• **Activity 1**
Using the swimming pool liability passage, answer each question:
(a) When properly used, what do the courts consistently hold a swimming pool is not?
(b) Whose primary duty is it to ascertain the safety of swimming or diving?
(c) What primary danger do swimming pools present?
• **Activity 2**
Please decide whether each statement agrees with the swimming pool liability passage. Answer yes or no, and quote the words that settle it.
(a) A property owner is typically liable for injury caused by a condition that was as obvious to the visitor as to the owner.
(b) The liability test asks whether the owner acted as a reasonable person in view of the probability of injury to others.
(c) Drowning is described as a hidden danger.
• **Activity 3**
Carry the swimming pool liability passage further, picking up after its final sentence.

• **Reading passage**
Start of Block
Swimming Pool Liability

Many factors must be considered in determining liability for injury resulting from the use of a swimming pool.  Generally speaking, a property owner is only liable for injury upon a showing that the owner or custodian knew or,  in the exercise of reasonable care,  should have known of a vice or defect with the pool which caused the injury, that the injury could have been prevented by the exercise of reasonable care, and that the owner or custodian failed to exercise such reasonable care.  Otherwise, our courts have consistently held that a swimming pool, when properly used, is not unreasonably dangerous and that it is the primary duty of the swimmer or diver to ascertain the safety of swimming or diving.  Thus, with regard to swimming pools, the primary danger presented is the risk of drowning which is an open and obvious danger.  As such, a property owner is typically not liable for injury that results from a condition that should have been observed by the individual using the pool in the exercise of reasonable  care or which was as obvious to the visitor as it was to the property owner.  Put another way, the test to determine a property owner’s liability is whether, in the management of the property, the owner acted as a reasonable person in view of the probability of injury to others.
End of Block
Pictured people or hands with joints
Start of Block
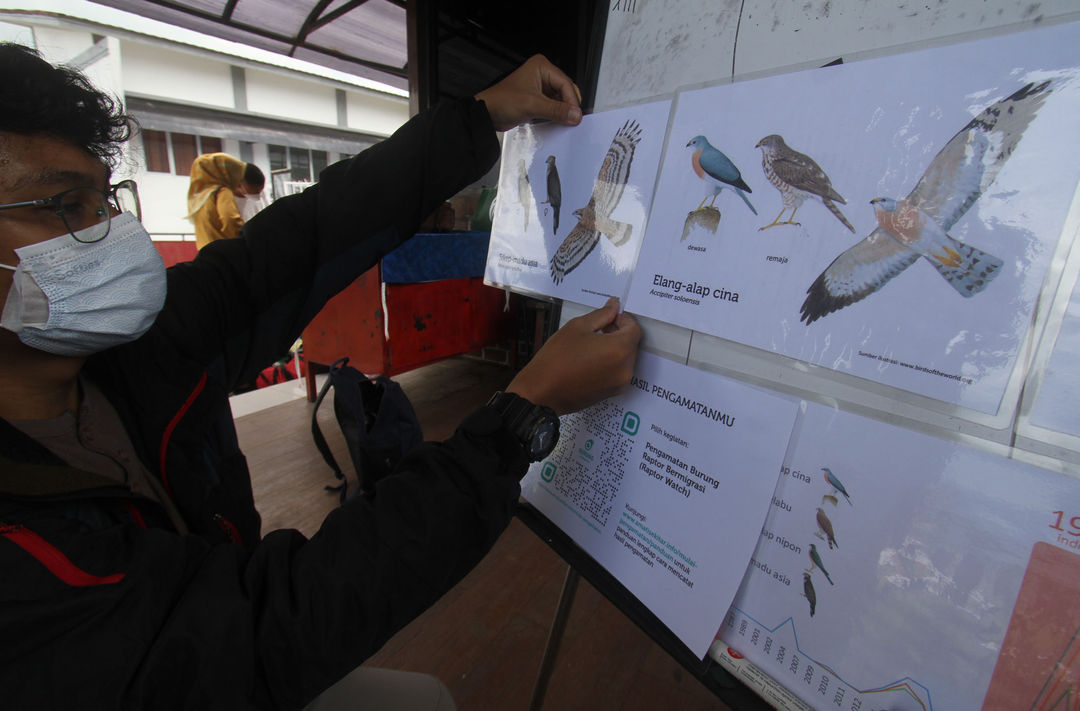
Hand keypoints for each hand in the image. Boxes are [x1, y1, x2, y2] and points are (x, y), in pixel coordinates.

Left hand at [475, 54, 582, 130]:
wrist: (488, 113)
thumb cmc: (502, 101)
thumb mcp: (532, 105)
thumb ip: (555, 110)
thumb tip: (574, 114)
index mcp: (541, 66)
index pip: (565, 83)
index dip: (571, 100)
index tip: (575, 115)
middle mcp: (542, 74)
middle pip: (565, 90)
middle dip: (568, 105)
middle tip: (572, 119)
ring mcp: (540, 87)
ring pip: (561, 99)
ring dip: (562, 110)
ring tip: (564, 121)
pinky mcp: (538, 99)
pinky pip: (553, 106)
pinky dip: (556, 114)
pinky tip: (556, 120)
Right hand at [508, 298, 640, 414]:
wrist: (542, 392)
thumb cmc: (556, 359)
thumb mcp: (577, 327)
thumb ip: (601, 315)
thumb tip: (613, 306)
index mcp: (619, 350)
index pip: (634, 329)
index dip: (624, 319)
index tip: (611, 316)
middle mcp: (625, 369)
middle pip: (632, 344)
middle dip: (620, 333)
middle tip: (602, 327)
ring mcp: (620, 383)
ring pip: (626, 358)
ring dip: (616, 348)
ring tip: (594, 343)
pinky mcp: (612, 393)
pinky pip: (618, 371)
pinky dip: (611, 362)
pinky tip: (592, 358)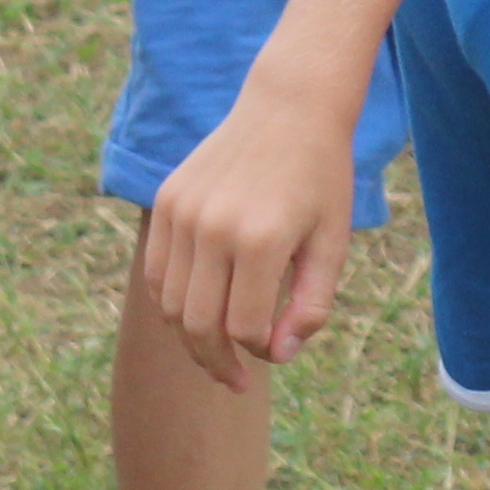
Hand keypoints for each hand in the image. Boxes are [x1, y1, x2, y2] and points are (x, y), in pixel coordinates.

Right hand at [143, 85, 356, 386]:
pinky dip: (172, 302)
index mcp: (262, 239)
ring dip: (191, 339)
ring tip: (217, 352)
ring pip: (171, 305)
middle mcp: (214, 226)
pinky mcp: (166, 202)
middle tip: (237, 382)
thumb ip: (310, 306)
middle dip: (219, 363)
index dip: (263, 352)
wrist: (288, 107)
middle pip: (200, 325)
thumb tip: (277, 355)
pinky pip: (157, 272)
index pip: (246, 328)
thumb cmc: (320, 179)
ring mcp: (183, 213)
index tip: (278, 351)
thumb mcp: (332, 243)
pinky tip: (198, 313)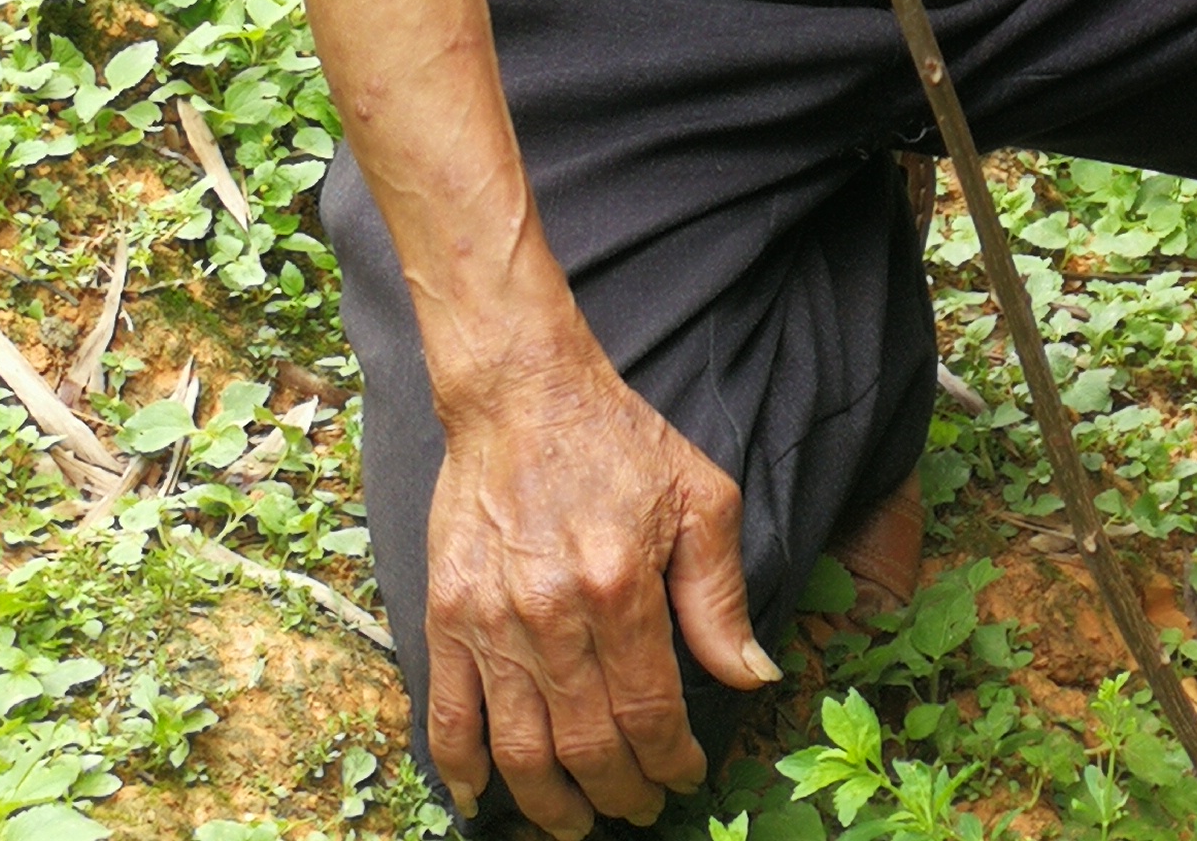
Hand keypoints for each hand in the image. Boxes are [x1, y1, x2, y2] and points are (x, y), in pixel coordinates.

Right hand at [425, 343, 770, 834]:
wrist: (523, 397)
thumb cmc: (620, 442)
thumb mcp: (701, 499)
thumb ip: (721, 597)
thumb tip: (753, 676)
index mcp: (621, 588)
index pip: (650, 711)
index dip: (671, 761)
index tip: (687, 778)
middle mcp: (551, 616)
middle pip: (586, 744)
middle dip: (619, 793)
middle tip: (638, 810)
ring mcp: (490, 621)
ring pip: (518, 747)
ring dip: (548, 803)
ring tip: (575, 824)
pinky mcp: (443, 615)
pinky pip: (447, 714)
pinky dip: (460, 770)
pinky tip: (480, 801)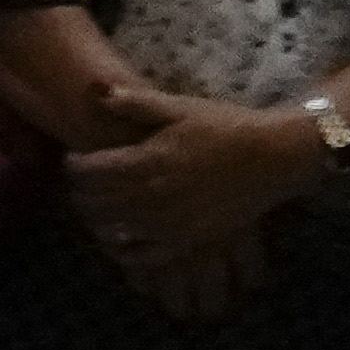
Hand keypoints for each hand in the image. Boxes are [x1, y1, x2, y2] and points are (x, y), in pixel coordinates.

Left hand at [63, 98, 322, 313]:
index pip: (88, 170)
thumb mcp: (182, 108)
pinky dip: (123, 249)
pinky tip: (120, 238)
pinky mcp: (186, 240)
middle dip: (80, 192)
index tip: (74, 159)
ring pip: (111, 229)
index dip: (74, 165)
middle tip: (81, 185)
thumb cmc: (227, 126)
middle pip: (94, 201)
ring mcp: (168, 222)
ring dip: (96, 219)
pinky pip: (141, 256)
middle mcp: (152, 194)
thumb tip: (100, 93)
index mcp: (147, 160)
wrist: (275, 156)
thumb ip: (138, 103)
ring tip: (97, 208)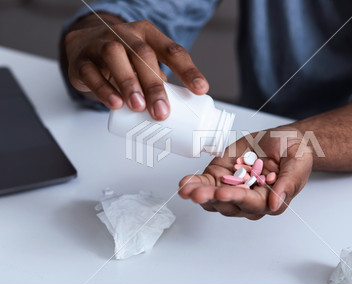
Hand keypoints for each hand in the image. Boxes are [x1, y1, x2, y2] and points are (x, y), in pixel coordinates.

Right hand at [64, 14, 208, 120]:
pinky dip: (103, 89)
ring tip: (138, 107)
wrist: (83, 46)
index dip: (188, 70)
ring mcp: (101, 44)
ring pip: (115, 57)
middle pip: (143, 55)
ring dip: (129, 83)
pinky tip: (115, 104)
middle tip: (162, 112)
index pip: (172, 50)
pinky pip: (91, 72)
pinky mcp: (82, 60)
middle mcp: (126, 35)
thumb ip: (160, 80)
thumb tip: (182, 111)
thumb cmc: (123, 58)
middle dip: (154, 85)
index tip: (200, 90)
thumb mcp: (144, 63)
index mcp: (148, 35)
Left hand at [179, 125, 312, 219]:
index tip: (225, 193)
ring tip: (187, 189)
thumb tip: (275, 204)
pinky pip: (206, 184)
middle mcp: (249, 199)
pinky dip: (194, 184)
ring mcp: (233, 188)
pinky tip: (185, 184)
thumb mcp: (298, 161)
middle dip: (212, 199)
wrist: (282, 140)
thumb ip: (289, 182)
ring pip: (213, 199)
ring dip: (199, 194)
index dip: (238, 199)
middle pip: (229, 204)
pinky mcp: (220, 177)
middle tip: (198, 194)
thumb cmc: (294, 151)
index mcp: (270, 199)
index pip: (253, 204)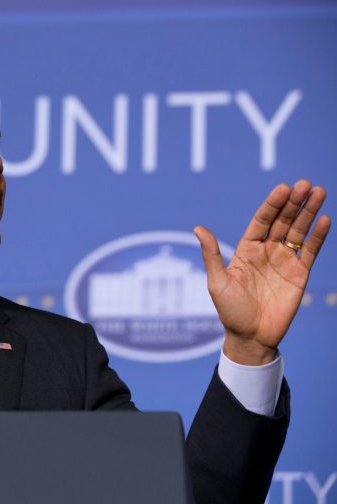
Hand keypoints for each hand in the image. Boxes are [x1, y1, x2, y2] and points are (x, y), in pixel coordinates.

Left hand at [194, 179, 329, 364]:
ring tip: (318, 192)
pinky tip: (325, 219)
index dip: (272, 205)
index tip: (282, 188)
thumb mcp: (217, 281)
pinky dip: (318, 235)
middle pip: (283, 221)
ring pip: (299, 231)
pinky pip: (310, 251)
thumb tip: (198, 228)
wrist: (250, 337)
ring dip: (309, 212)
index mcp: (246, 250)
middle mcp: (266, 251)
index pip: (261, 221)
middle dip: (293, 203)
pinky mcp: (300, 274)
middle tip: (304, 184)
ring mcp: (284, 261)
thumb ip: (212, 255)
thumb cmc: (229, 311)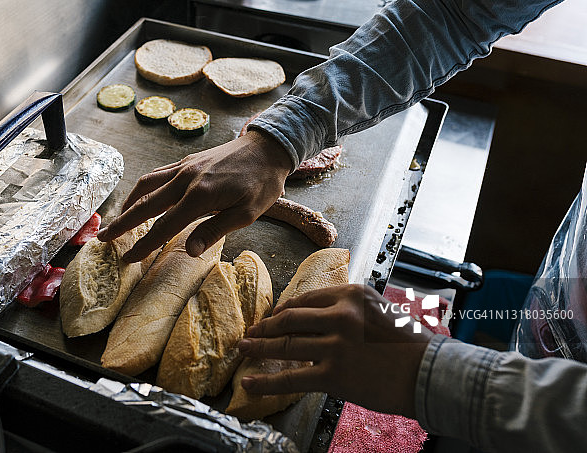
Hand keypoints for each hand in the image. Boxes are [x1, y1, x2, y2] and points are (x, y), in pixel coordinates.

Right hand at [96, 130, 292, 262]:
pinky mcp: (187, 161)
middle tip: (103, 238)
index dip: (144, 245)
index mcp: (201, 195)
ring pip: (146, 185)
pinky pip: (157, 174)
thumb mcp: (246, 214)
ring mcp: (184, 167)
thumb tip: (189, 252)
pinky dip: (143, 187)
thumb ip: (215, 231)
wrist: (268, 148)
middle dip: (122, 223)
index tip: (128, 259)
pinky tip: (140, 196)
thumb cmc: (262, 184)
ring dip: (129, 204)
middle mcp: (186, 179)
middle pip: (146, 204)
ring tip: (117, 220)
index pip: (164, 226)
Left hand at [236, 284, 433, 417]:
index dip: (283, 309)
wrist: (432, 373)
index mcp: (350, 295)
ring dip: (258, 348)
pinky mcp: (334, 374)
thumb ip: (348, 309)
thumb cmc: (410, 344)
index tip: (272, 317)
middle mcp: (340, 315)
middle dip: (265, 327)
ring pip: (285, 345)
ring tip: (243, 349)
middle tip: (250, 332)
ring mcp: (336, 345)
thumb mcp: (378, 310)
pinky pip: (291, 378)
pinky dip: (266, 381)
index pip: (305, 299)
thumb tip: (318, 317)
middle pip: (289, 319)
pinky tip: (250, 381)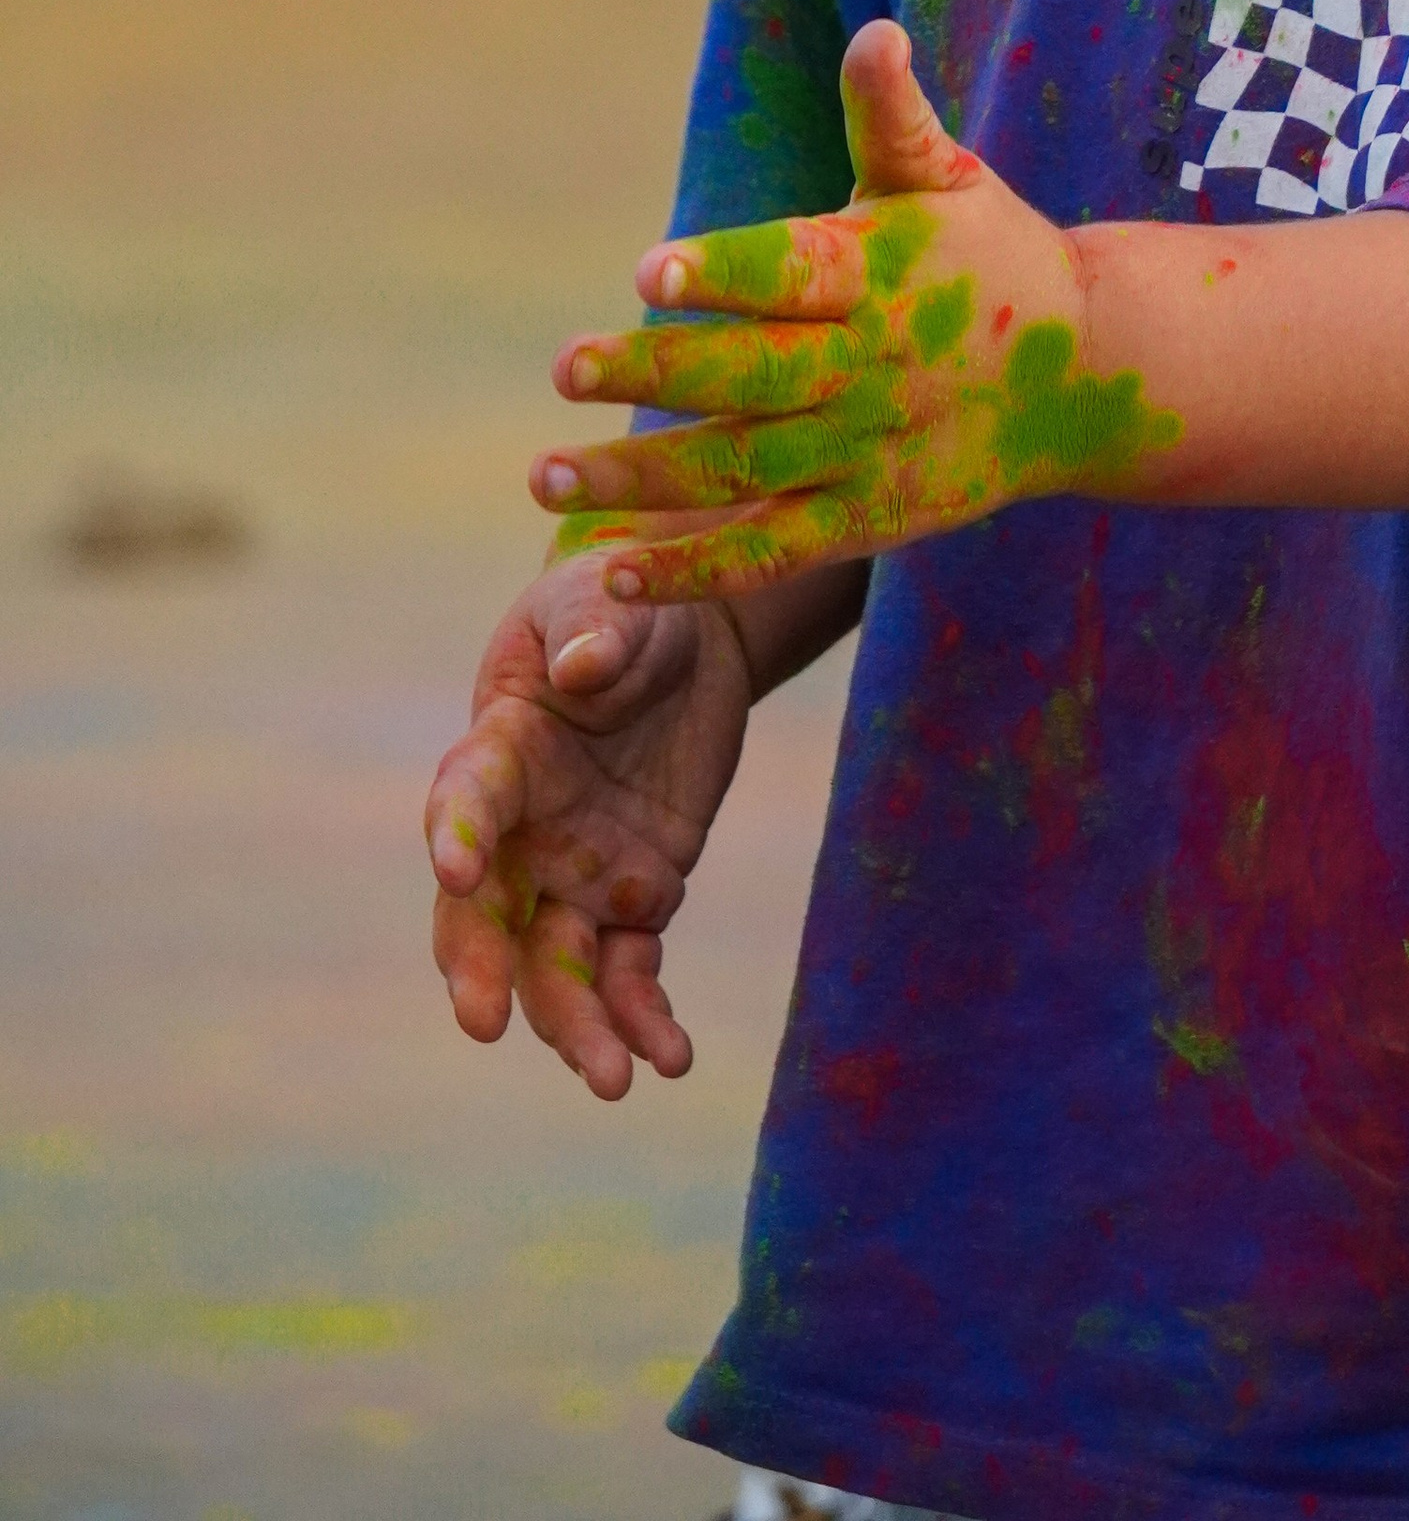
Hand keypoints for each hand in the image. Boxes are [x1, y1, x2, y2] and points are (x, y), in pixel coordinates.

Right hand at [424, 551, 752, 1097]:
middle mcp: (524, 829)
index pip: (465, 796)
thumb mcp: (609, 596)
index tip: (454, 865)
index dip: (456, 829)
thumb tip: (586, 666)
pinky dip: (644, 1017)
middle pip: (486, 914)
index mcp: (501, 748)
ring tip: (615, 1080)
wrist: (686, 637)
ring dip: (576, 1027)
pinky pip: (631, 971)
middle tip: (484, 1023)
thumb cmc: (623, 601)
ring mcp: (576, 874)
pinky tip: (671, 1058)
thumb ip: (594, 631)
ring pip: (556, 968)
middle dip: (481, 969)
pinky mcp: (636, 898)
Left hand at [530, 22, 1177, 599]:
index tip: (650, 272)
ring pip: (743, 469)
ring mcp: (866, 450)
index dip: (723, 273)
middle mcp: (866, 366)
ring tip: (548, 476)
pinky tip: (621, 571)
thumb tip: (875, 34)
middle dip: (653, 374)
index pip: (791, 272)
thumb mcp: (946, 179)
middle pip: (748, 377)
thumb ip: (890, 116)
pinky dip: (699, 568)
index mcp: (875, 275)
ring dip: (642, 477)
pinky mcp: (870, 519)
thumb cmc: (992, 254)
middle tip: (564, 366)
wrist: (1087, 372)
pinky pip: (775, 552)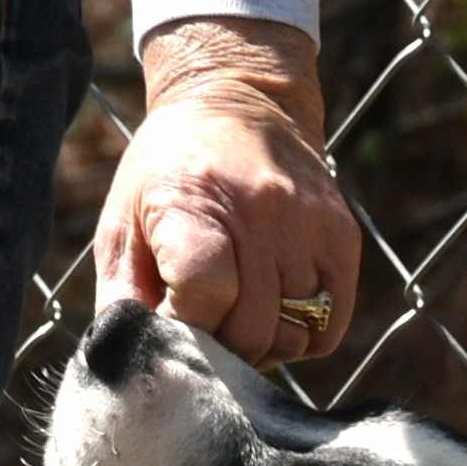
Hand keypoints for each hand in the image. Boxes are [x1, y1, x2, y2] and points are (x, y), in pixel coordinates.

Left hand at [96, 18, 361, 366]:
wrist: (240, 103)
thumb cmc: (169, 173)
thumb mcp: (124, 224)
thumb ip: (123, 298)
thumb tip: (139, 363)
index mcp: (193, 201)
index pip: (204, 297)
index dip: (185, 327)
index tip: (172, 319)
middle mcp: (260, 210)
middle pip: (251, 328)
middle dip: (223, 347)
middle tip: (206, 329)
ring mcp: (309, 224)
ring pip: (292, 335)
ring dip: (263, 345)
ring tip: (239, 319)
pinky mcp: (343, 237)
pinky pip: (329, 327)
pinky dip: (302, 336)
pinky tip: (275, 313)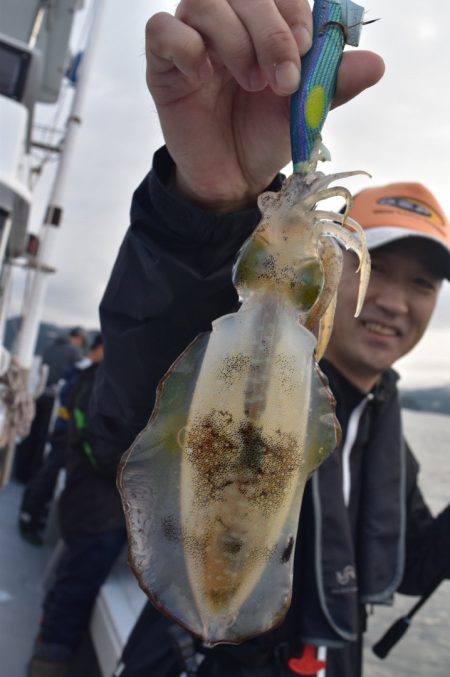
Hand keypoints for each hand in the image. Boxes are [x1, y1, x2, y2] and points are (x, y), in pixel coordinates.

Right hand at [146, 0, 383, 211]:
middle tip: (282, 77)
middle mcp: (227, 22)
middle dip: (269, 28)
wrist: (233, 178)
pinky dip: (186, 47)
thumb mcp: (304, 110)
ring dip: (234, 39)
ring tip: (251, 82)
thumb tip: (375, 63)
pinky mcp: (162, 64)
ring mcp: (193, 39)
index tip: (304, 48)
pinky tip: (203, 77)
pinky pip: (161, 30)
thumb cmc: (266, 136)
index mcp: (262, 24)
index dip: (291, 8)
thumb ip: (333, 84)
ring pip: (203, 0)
End of Block
• **Exercise answer 1**
(a) Unreasonably dangerous.
(b) The swimmer's or diver's.
(c) The risk of drowning, which is an open and obvious danger.

• **Exercise answer 2**
(a) No: "a property owner is typically not liable for injury that results from a condition"
(b) Yes: "whether, in the management of the property, the owner acted as a reasonable person in view of the probability of injury to others"
(c) No: "the risk of drowning which is an open and obvious danger"

• **Exercise answer 3**
Accordingly, it follows that an owner of a swimming pool should take the necessary precautions to fence off the pool to prevent inadvertent access, clearly mark the depths of the pool, provide adequate lighting both inside the pool and outside of the pool area and provide adequate supervision.  It would also be prudent to install signage indicating “No Trespassing” and that anyone entering the swimming pool “Swims at own risk”.  These are all precautions that a reasonable person would take to prevent injury to others.